Excerpts from a dataset
◇ ◇ ◇
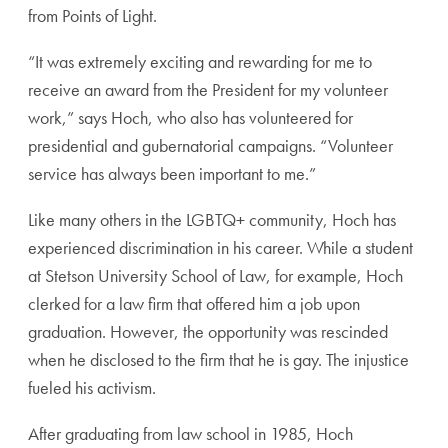
from Points of Light.
“It was extremely exciting and rewarding for me to
receive an award from the President for my volun
teer
work,” says Hoch, who also has volunteered for
presidential and gubernatorial campaigns. “Volunteer
service has always been important to me.”
Like many others in the LGBTQ+ community, Hoch
has
experienced discrimination in his career. While
a student
at Stetson University School of Law, for
example, Hoch
clerked for a law firm that offered him
a job upon
graduation. However, the opportunity was
rescinded
when he disclosed to the firm that he is gay.
The injustice
fueled his activism.
After graduating from law school in 1985, Hoch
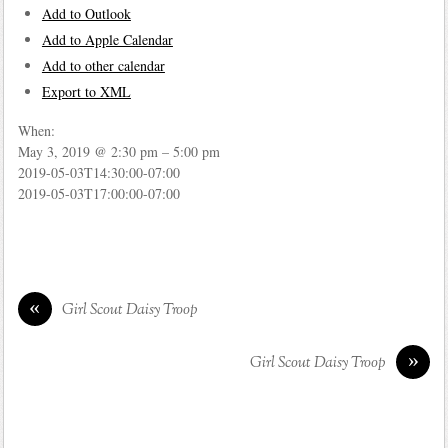
Add to Outlook
Add to Apple Calendar
Add to other calendar
Export to XML
When:
May 3, 2019 @ 2:30 pm – 5:00 pm
2019-05-03T14:30:00-07:00
2019-05-03T17:00:00-07:00
«
Girl Scout Daisy Troop
»
Girl Scout Daisy Troop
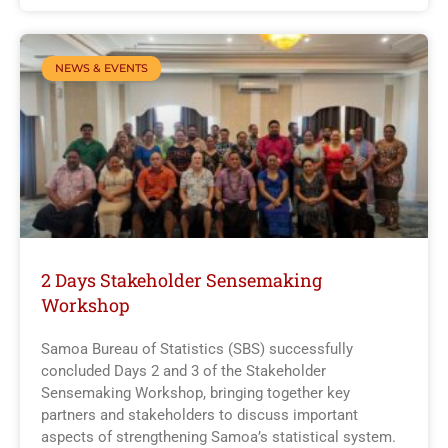
NEWS & EVENTS
2 Days Stakeholder Sensemaking
Workshop
Samoa Bureau of Statistics (SBS) successfully
concluded Days 2 and 3 of the Stakeholder
Sensemaking Workshop, bringing together key
partners and stakeholders to discuss important
aspects of strengthening Samoa’s statistical system.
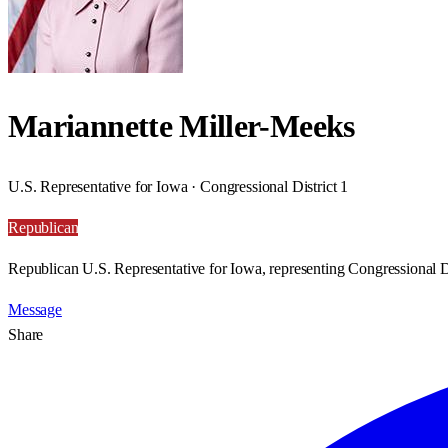
Mariannette Miller-Meeks
U.S. Representative for Iowa · Congressional District 1
Republican
Republican U.S. Representative for Iowa, representing Congressional Di
Message
Share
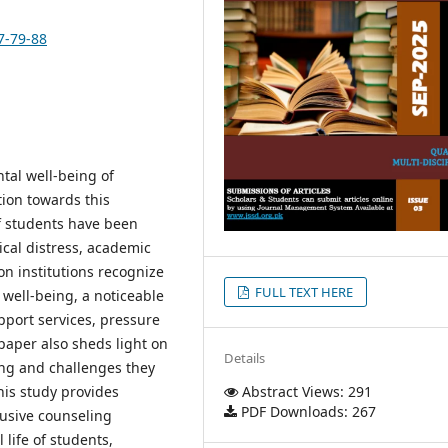
7-79-88
tal well-being of
tion towards this
f students have been
ical distress, academic
on institutions recognize
FULL TEXT HERE
 well-being, a noticeable
pport services, pressure
aper also sheds light on
Details
ing and challenges they
his study provides
Abstract Views: 291
PDF Downloads: 267
lusive counseling
life of students,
◇ ◇ ◇
Copy out the text of every record above, word for word, without the pictures.

▸ **Final answer**:
from Points of Light.
“It was extremely exciting and rewarding for me to
receive an award from the President for my volun
teer
work,” says Hoch, who also has volunteered for
presidential and gubernatorial campaigns. “Volunteer
service has always been important to me.”
Like many others in the LGBTQ+ community, Hoch
has
experienced discrimination in his career. While
a student
at Stetson University School of Law, for
example, Hoch
clerked for a law firm that offered him
a job upon
graduation. However, the opportunity was
rescinded
when he disclosed to the firm that he is gay.
The injustice
fueled his activism.
After graduating from law school in 1985, Hoch
Add to Outlook
Add to Apple Calendar
Add to other calendar
Export to XML
When:
May 3, 2019 @ 2:30 pm – 5:00 pm
2019-05-03T14:30:00-07:00
2019-05-03T17:00:00-07:00
«
Girl Scout Daisy Troop
»
Girl Scout Daisy Troop
NEWS & EVENTS
2 Days Stakeholder Sensemaking
Workshop
Samoa Bureau of Statistics (SBS) successfully
concluded Days 2 and 3 of the Stakeholder
Sensemaking Workshop, bringing together key
partners and stakeholders to discuss important
aspects of strengthening Samoa’s statistical system.
Mariannette Miller-Meeks
U.S. Representative for Iowa · Congressional District 1
Republican
Republican U.S. Representative for Iowa, representing Congressional Di
Message
Share
7-79-88
tal well-being of
tion towards this
f students have been
ical distress, academic
on institutions recognize
FULL TEXT HERE
 well-being, a noticeable
pport services, pressure
aper also sheds light on
Details
ing and challenges they
his study provides
Abstract Views: 291
PDF Downloads: 267
lusive counseling
life of students,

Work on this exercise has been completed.